From the first line of the records down to the one that holds "花王が「焼肉店」限定オープン？", transcribe each line exactly and add nothing.

Top of PROVIDED INFORMATION

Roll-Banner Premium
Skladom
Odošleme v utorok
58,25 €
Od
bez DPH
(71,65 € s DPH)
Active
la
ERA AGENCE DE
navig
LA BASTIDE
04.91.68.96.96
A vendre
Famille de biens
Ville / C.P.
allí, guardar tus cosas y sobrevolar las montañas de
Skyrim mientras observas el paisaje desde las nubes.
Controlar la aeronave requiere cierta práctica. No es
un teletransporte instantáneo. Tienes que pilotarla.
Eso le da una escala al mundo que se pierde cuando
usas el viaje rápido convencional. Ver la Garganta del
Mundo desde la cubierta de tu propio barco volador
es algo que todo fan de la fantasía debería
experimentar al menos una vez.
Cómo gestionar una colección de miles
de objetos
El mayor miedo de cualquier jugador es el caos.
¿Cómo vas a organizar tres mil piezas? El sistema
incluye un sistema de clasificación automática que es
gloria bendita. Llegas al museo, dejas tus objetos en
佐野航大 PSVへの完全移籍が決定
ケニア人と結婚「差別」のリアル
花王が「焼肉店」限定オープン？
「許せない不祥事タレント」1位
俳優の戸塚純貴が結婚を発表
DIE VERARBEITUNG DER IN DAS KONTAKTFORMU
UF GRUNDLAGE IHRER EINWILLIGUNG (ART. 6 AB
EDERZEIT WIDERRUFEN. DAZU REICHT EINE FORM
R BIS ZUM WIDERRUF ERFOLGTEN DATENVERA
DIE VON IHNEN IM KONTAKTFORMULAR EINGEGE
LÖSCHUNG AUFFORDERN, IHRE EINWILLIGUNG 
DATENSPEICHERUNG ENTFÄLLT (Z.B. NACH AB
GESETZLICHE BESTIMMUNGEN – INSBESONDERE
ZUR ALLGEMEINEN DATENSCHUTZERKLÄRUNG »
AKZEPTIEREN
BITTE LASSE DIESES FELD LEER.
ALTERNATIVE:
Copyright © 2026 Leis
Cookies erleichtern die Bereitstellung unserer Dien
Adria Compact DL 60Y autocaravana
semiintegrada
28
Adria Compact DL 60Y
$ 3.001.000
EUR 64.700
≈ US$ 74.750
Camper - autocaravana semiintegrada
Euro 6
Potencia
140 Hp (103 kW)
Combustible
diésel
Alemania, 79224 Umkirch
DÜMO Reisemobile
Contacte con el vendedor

Bottom of PROVIDED INFORMATION

§ RESULT OF THE TASK
Roll-Banner Premium
Skladom
Odošleme v utorok
58,25 €
Od
bez DPH
(71,65 € s DPH)
Active
la
ERA AGENCE DE
navig
LA BASTIDE
04.91.68.96.96
A vendre
Famille de biens
Ville / C.P.
allí, guardar tus cosas y sobrevolar las montañas de
Skyrim mientras observas el paisaje desde las nubes.
Controlar la aeronave requiere cierta práctica. No es
un teletransporte instantáneo. Tienes que pilotarla.
Eso le da una escala al mundo que se pierde cuando
usas el viaje rápido convencional. Ver la Garganta del
Mundo desde la cubierta de tu propio barco volador
es algo que todo fan de la fantasía debería
experimentar al menos una vez.
Cómo gestionar una colección de miles
de objetos
El mayor miedo de cualquier jugador es el caos.
¿Cómo vas a organizar tres mil piezas? El sistema
incluye un sistema de clasificación automática que es
gloria bendita. Llegas al museo, dejas tus objetos en
佐野航大 PSVへの完全移籍が決定
ケニア人と結婚「差別」のリアル
花王が「焼肉店」限定オープン？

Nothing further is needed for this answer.